* [Activity 1]: Sum up the DeepEP commit page in two sentences.
* [Activity 2]: Carry on the DeepEP commit diff from where it stops.
(Beginning of Given passage)
Merge pull request #712 from aahouzi/minor-fix

amaslenn · web-flow · commit 0c2633d3c447 · 2025-10-20T16:02:06.000+02:00
Remove DeepEP callback for llama4
diff --git a/src/cloudai/workloads/nemo_run/cloudai_nemorun.py b/src/cloudai/workloads/nemo_run/cloudai_nemorun.py
@@ -46,7 +46,6 @@
 )
 from nemo.collections.nlp.modules.common.tokenizer_utils import get_nmt_tokenizer
 from nemo.lightning import AutoResume, NeMoLogger
-from nemo.lightning.pytorch.callbacks.deepep import DeepEPCallback
 from nemo.lightning.pytorch.callbacks.flops_callback import FLOPsMeasurementCallback
 from nemo.lightning.pytorch.callbacks.garbage_collection import GarbageCollectionCallback
 from nemo.lightning.pytorch.callbacks.megatron_comm_overlap import MegatronCommOverlapCallback
@@ -56,16 +55,6 @@
 from nemo.utils.exp_manager import TimingCallback
 
 
-def set_deepep_params(recipe):
-    enable_deepep = os.getenv("CLOUDAI_ENABLE_DEEPEP", "0") == "1"
-    if enable_deepep:
-        print("INFO: CLOUDAI_ENABLE_DEEPEP is set. Applying DeepEP model configs.")
-        recipe.trainer.callbacks.append(run.Config(DeepEPCallback))
(End of Given passage)
(Beginning of Stored data)
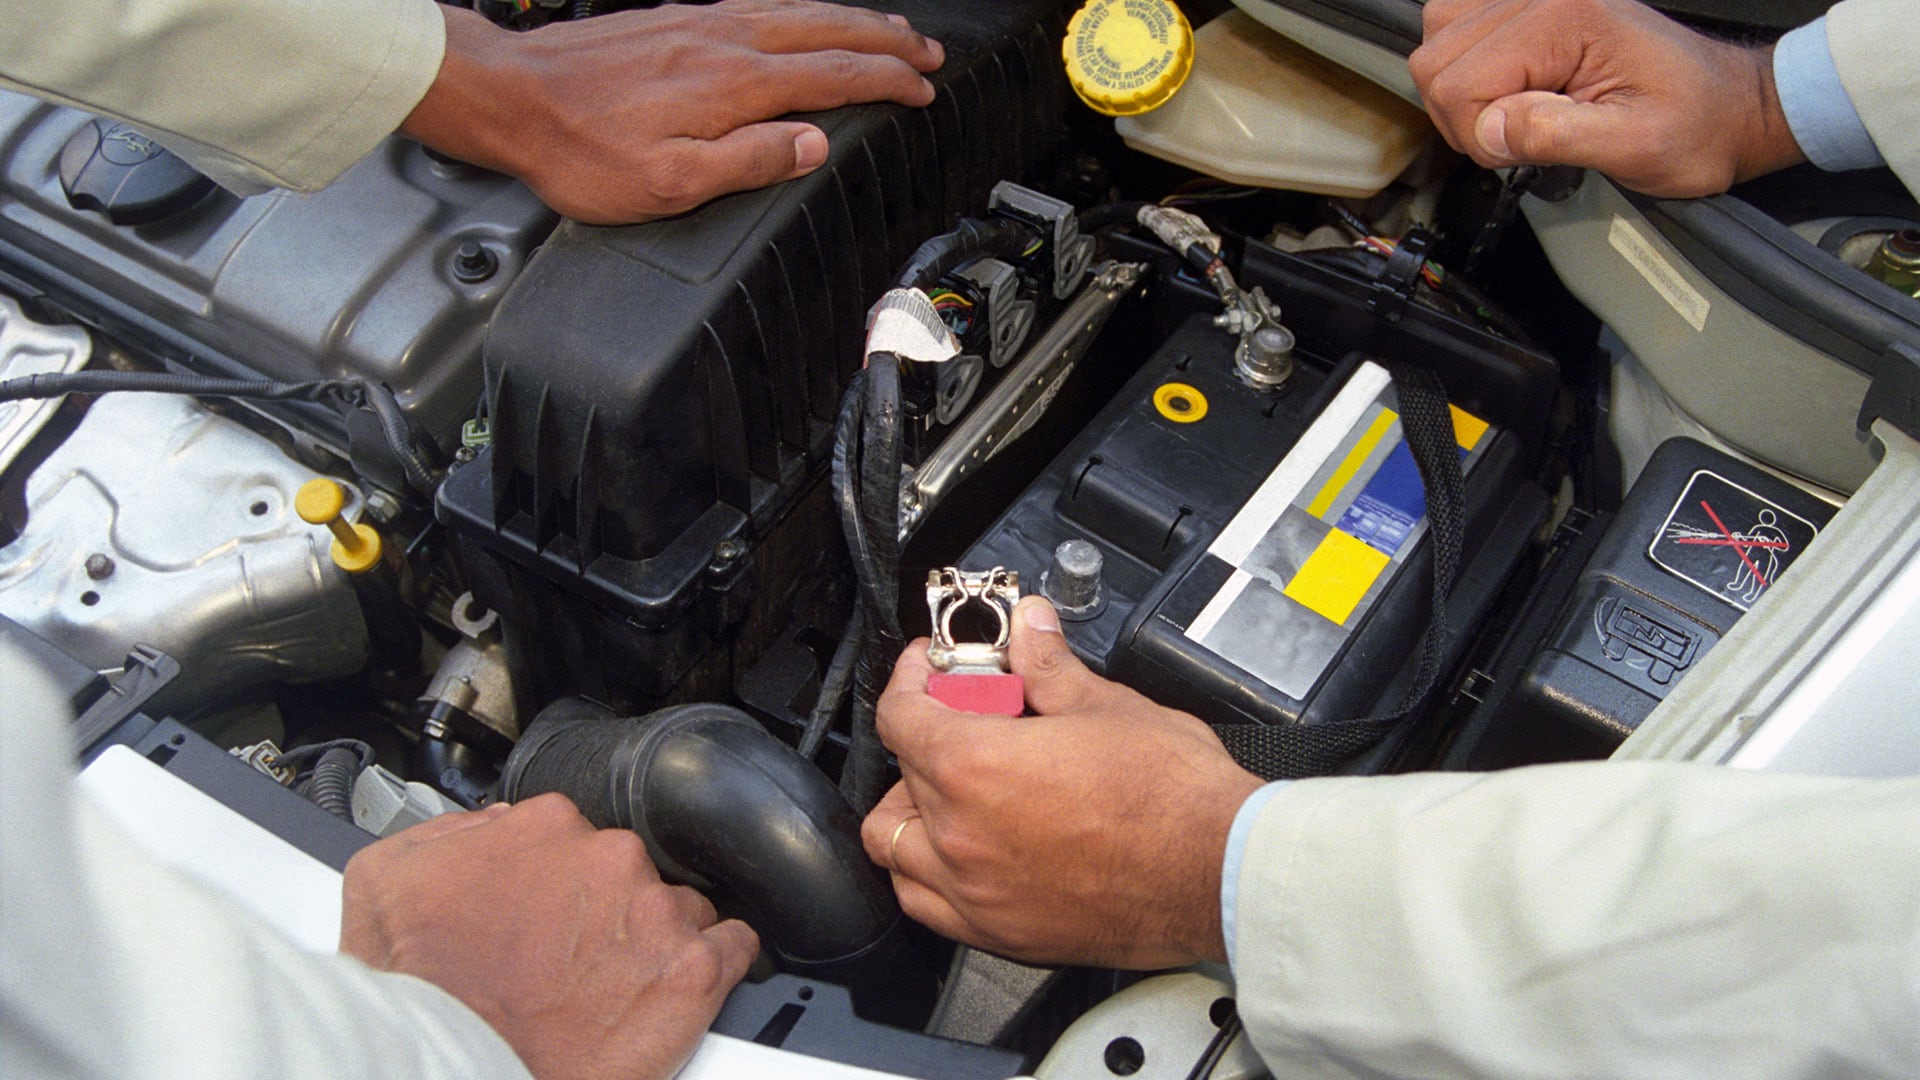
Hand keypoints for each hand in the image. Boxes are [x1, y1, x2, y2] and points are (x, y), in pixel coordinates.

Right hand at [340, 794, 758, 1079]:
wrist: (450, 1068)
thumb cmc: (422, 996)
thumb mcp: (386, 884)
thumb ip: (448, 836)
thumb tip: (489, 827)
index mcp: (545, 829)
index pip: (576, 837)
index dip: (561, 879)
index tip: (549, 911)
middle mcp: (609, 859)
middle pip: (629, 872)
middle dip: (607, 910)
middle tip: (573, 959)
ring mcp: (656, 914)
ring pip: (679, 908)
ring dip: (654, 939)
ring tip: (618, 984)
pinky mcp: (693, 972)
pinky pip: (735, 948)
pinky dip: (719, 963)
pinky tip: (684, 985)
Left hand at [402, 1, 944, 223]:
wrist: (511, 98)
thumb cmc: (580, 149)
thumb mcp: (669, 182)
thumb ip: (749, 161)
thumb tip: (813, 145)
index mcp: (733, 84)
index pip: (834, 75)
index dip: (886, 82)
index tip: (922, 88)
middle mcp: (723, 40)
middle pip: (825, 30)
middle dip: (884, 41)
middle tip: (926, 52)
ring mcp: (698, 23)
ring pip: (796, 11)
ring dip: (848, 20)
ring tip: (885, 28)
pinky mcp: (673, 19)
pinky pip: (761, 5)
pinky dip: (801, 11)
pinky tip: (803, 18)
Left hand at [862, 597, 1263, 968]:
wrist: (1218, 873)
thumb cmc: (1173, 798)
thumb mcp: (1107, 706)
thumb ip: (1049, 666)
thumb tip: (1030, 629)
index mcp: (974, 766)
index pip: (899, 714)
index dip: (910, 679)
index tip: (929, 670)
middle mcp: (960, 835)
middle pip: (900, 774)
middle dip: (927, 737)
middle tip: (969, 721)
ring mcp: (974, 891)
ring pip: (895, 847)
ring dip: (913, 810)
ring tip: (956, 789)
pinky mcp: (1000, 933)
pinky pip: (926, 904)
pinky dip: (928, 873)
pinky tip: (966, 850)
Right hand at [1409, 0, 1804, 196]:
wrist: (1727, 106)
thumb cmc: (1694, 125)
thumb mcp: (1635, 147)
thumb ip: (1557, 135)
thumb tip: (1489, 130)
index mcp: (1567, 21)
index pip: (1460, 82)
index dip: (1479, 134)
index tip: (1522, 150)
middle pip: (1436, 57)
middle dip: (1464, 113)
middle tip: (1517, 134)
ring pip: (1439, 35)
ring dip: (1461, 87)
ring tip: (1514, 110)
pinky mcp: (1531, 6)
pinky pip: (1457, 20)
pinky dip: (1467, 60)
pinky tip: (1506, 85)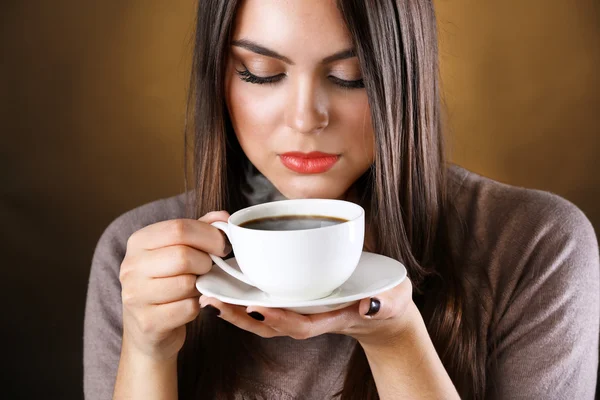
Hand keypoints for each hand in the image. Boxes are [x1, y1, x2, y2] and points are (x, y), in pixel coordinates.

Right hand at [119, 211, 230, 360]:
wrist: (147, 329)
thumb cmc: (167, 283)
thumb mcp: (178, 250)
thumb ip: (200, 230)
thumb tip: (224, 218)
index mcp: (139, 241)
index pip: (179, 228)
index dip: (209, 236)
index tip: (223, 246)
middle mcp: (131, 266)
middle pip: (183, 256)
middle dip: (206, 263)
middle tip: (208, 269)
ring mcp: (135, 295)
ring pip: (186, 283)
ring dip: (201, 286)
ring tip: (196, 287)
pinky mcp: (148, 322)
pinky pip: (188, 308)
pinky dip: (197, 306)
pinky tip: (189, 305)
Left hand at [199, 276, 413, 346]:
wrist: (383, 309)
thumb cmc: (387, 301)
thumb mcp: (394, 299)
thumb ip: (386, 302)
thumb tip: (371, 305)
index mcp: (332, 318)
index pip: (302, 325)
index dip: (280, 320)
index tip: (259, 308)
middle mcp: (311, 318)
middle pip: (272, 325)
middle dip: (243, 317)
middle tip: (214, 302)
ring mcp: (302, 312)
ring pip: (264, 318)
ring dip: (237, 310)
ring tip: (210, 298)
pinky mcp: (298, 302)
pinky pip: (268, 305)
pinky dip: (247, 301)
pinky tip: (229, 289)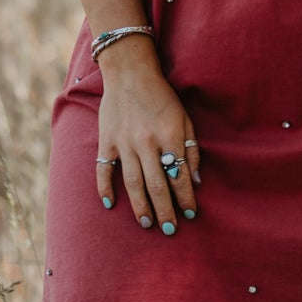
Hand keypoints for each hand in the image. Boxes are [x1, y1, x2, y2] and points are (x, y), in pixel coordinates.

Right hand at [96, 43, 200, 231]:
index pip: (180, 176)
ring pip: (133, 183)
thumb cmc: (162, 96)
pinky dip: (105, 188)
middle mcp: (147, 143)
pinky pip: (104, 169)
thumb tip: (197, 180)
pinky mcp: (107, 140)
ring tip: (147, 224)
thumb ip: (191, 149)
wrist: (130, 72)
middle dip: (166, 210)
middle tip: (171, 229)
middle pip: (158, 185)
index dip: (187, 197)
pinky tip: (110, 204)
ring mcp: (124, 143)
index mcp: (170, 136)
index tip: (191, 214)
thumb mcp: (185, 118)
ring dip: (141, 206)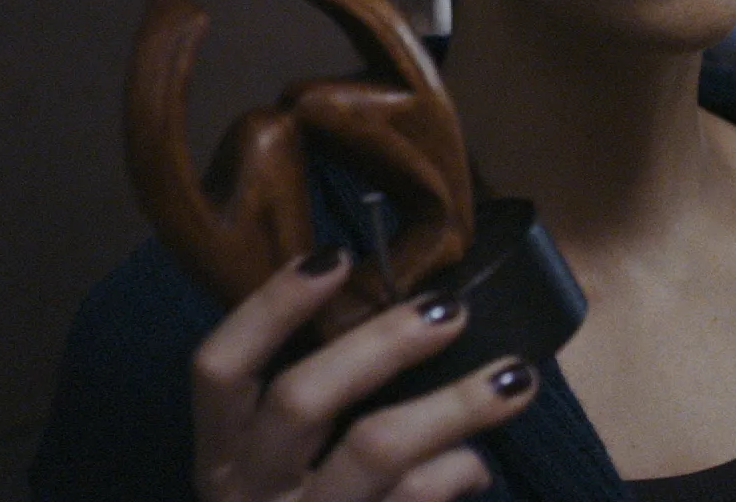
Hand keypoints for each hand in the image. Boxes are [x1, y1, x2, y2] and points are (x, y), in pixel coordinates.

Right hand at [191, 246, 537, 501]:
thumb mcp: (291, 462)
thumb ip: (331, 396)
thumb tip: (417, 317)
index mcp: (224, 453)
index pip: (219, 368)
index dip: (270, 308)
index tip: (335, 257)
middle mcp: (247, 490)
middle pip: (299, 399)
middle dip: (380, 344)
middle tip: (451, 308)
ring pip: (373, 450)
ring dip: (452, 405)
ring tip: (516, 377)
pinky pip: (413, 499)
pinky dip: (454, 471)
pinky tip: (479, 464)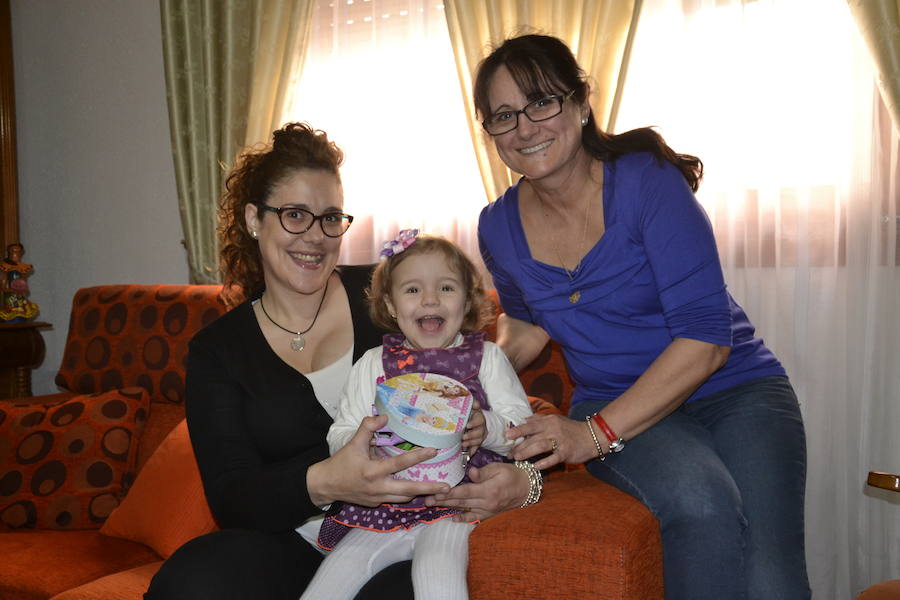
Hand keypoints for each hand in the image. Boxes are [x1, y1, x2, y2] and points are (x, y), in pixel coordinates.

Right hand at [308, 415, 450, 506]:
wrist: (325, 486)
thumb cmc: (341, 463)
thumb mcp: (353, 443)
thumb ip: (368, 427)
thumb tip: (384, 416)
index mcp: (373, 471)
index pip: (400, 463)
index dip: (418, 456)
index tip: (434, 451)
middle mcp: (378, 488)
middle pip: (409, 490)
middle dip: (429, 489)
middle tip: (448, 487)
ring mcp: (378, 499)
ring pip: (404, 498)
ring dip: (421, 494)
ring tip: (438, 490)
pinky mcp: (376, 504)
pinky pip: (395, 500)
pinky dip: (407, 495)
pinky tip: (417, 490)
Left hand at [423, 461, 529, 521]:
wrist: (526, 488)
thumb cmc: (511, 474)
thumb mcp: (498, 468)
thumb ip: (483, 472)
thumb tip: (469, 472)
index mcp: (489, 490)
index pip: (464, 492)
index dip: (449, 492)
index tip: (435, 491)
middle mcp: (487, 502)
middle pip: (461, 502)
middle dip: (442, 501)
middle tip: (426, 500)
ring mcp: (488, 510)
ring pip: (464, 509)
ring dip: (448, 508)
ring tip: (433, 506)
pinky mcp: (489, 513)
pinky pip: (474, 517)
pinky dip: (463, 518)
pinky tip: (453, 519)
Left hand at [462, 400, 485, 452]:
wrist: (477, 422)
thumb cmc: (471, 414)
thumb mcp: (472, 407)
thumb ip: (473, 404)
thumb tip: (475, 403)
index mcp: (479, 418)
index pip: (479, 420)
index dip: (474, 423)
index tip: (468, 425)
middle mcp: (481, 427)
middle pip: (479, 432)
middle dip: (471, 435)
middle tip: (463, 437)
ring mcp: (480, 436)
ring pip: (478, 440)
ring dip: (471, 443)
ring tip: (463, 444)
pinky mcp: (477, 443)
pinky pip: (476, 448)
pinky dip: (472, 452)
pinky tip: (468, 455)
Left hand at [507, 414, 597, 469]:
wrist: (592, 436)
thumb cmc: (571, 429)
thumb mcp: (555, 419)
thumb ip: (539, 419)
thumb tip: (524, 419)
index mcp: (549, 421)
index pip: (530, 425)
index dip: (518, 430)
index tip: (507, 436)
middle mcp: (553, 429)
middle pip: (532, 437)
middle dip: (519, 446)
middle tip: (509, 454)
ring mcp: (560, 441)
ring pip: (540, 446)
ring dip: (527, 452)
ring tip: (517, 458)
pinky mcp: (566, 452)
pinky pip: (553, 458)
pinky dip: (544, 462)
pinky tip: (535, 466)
(End of Stored data)
* [Expected output 1]: This commit merges pull request #712 from aahouzi/minor-fix and is titled "Remove DeepEP callback for llama4." Its diff to cloudai_nemorun.py deletes the DeepEPCallback import and the set_deepep_params function, which appended that callback to the recipe's trainer callbacks when CLOUDAI_ENABLE_DEEPEP was set to "1."

* [Expected output 2]:
-        recipe.trainer.callbacks[-1].moe_expert_capacity_factor = -1.0
-        recipe.trainer.callbacks[-1].moe_pad_expert_input_to_capacity = False
-        recipe.model.config.moe_router_dtype = "fp32"
-
-
 def set_enable_cuda_graphs_params(recipe):
     enable_cuda_graphs = os.getenv("CLOUDAI_ENABLE_CUDA_GRAPHS", "0") == "1"
     if enable_cuda_graphs:
@@ -669,8 +658,6 @@ def cloudai_llama4_scout_recipe() -> run.Partial:
 
     # Check if enabling cuda graphs
     set_enable_cuda_graphs_params(recipe)
-    # Check if enabling DeepEP
-    set_deepep_params(recipe)
 
     return recipe
 
@@ -696,8 +683,6 @@ def cloudai_llama4_maverick_recipe() -> run.Partial:
 
     # Check if enabling cuda graphs
     set_enable_cuda_graphs_params(recipe)
-    # Check if enabling DeepEP
-    set_deepep_params(recipe)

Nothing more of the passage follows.